The Department of Social Welfare and Development (DSWD) has successfully served more than 10,000 Filipinos through its ‘Walang Gutom’ Kitchen initiative, launched on December 16, 2024, at the Nasdake Building in Pasay City. This pioneering project, a collaboration between public and private sectors, transforms surplus food donations from hotels, restaurants, and organizations into hot, nutritious meals for those suffering from involuntary hunger.
DSWD Undersecretary Eduardo Punay announced at the Saturday News Forum that the department plans to scale up the program and extend it to targeted provincial areas within the year. The kitchen, which operates from 6 a.m. until supplies are exhausted, aims to serve at least 600 meals daily for breakfast and lunch. It has attracted around 200 private volunteers to help with daily operations.

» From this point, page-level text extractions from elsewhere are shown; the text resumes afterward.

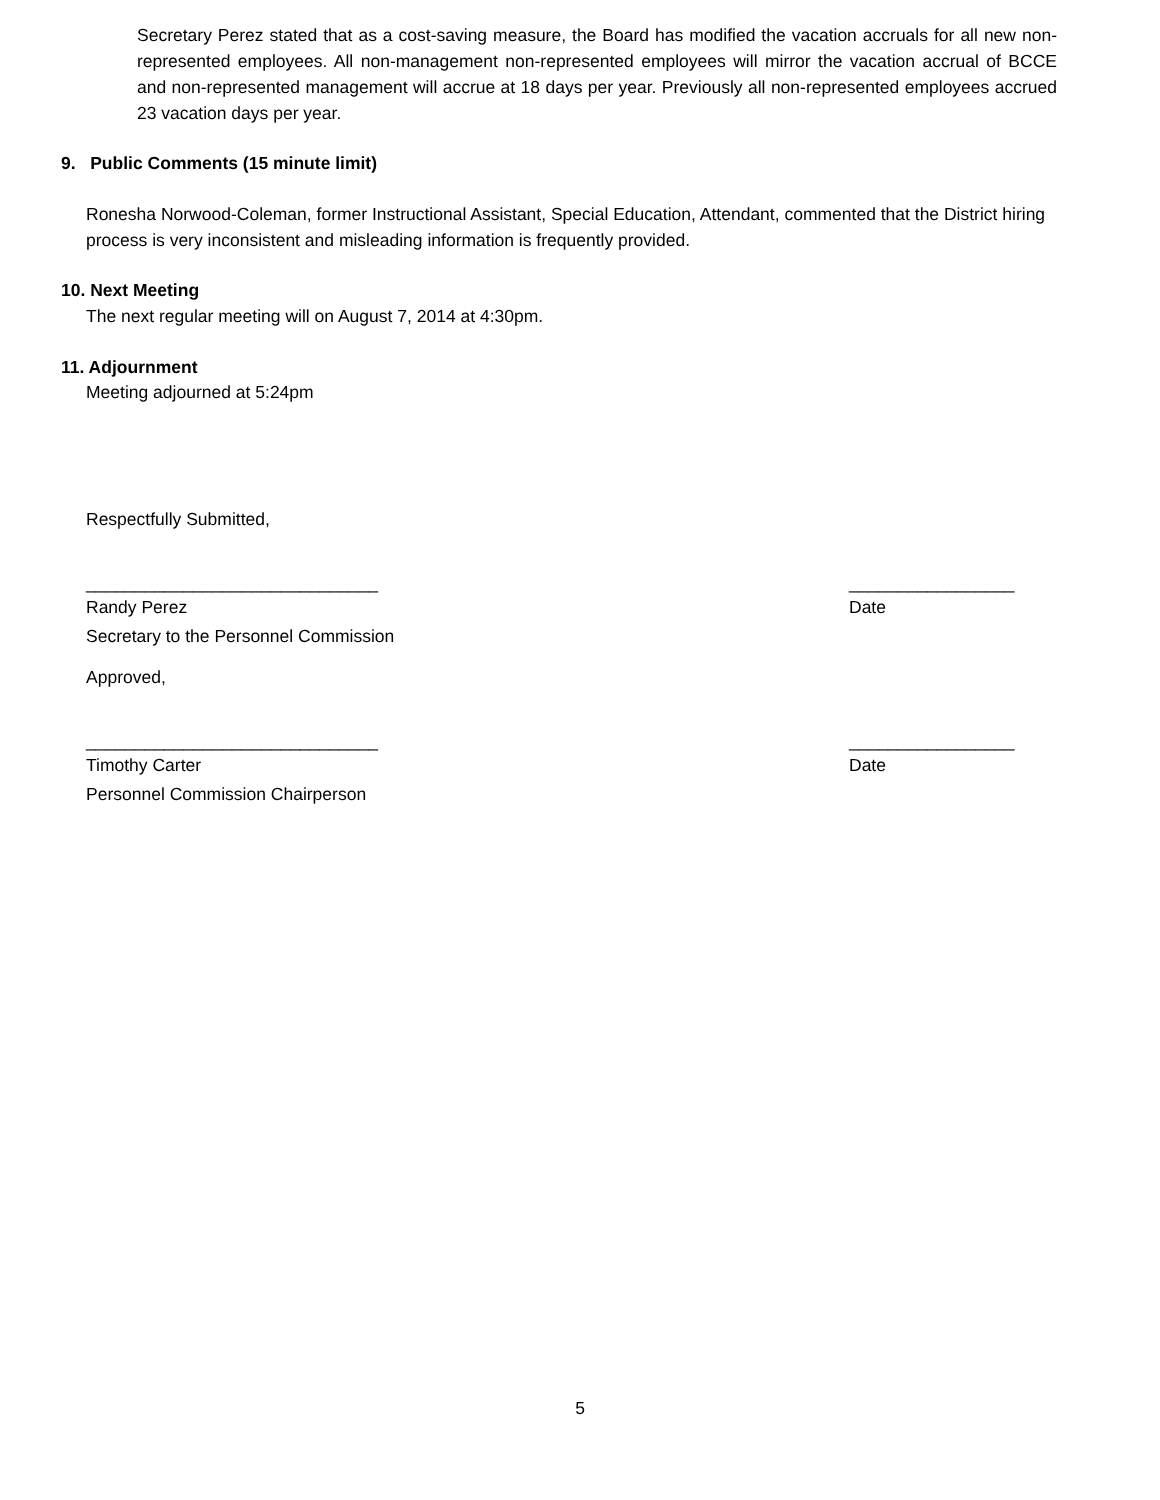Secretary Perez stated that as a cost-saving measure, the Board has modified the vacation accruals for all new non-represented employees. All non-management non-represented employees will mirror the vacation accrual of BCCE and non-represented management will accrue at 18 days per year. Previously all non-represented employees accrued 23 vacation days per year.
9. Public Comments (15 minute limit)
Ronesha Norwood-Coleman, former Instructional Assistant, Special Education, Attendant, commented that the District hiring process is very inconsistent and misleading information is frequently provided.
10. Next Meeting
The next regular meeting will on August 7, 2014 at 4:30pm.
11. Adjournment
Meeting adjourned at 5:24pm
Respectfully Submitted,
______________________________ _________________
Randy Perez Date
Secretary to the Personnel Commission
Approved,
______________________________ _________________
Timothy Carter Date
Personnel Commission Chairperson
5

Punay emphasized that the kitchen is open to anyone in need, including low-income construction workers, employees, and residents who struggle to afford food. He also highlighted the initiative’s dual purpose of addressing food wastage by allowing partner restaurants to donate their surplus supplies. Punay assured that the meals provided are not ‘pagpag’ or discarded food but are freshly prepared by proactive private sector partners.
In addition to the ‘Walang Gutom’ Kitchen, the Marcos administration is tackling food poverty through the Walang Gutom 2027: Food Stamp Program (FSP). Institutionalized as the government’s flagship anti-hunger program via Executive Order 44, the FSP was pilot-tested in 2023 with 2,000 households and fully rolled out in 2024, benefiting 300,000 individuals. Plans are in place to expand the program to an additional 300,000 beneficiaries this year.
Under the FSP, food-poor Filipinos receive PHP3,000 worth of food credits through Electronic Benefit Transfer cards, which they can use to purchase select food commodities from eligible partner merchant stores. The program also focuses on promoting social and behavioral change by teaching families how to prepare nutritious, delicious, and affordable meals. The DSWD firmly believes that access to food is a basic and fundamental right, and it is their obligation to ensure that hungry families are fed.